Secondly, I suspect that those women you know who have not experienced this (or not said much about it) are actually the very confident leaders who work in places carefully chosen for their supportive environments. These are just the sort of environments and cultures we want to replicate - where women feel heard and valued and make progress according to merit.
Finally, I'm pleased and proud to hear your description of the men in your social circle. Gender discrimination is not a "women's issue" it's a human problem, and it requires the work of men and women pulling together to solve it. That means supportive partners who back up career choices and are prepared to be flexible (eg sharing child care and household duties) so that both partners can flourish equally.

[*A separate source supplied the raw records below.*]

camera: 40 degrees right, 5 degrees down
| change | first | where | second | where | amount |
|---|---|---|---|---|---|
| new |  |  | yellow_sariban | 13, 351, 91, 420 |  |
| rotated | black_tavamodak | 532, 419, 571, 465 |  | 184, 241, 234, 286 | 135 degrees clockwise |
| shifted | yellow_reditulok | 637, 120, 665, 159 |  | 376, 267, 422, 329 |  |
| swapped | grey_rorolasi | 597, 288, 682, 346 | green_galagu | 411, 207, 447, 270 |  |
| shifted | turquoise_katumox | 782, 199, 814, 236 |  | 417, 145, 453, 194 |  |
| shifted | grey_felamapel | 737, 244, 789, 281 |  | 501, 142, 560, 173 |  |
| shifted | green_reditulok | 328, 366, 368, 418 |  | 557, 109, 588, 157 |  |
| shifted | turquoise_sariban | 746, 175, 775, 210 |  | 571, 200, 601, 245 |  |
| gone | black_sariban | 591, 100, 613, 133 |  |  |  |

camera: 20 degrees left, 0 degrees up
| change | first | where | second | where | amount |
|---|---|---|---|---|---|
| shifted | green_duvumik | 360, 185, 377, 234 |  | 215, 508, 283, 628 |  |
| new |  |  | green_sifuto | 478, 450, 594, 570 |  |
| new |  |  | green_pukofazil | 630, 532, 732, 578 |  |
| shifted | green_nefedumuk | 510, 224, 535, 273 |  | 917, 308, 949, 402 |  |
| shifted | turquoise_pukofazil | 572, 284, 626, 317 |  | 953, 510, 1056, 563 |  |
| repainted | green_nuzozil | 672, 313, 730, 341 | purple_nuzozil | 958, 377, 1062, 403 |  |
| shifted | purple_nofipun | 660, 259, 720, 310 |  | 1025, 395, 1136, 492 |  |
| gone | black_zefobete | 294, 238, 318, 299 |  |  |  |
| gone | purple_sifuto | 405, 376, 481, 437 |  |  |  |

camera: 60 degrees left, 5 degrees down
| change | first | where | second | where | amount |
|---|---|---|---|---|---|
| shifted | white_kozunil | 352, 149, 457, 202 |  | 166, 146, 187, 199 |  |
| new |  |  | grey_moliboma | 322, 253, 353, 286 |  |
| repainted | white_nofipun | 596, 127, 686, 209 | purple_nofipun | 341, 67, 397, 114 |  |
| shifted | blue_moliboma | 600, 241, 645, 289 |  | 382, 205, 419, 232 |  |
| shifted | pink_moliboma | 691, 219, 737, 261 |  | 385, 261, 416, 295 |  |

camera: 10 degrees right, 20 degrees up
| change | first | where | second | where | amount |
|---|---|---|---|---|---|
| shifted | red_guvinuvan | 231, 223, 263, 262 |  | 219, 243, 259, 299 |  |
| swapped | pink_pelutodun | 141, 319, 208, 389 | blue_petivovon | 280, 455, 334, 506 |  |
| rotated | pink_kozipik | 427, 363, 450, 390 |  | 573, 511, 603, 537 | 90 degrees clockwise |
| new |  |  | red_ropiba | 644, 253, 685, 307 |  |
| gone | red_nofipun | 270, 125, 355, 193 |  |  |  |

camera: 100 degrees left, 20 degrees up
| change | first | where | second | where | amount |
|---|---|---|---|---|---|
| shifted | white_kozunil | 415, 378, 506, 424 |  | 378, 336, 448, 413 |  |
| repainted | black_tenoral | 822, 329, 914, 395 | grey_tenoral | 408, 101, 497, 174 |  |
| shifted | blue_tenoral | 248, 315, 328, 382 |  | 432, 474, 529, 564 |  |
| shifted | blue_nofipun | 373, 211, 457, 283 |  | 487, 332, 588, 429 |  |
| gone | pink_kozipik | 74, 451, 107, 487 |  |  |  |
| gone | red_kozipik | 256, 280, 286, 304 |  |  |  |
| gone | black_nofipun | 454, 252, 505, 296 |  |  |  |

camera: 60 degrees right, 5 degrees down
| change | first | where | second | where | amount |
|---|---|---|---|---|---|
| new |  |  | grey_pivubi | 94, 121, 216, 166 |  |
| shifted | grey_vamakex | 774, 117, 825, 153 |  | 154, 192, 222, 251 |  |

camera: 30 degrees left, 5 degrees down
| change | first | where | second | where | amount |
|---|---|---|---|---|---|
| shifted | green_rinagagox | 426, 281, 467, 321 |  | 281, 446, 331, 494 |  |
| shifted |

My personal experiences of discrimination are varied. And I have, as a woman, done my own fair share of limiting my own progress based on cultural boundaries created as a child and young woman that I accepted as a grown adult (eg thoughts that I'm not good enough/'imposter syndrome' created by confidence sapping experiences which have stopping me from going for more senior jobs before now). I am still angry at the primary school teacher who told me that I could indeed have cricket lessons - all I needed was to go an arrange them myself (never mind that he did it all on behalf of the boys in the school). I am not a believer in positive discrimination, however, except perhaps for parliamentary seats, where still on 15% of the seats are occupied by women after all these years of "equality".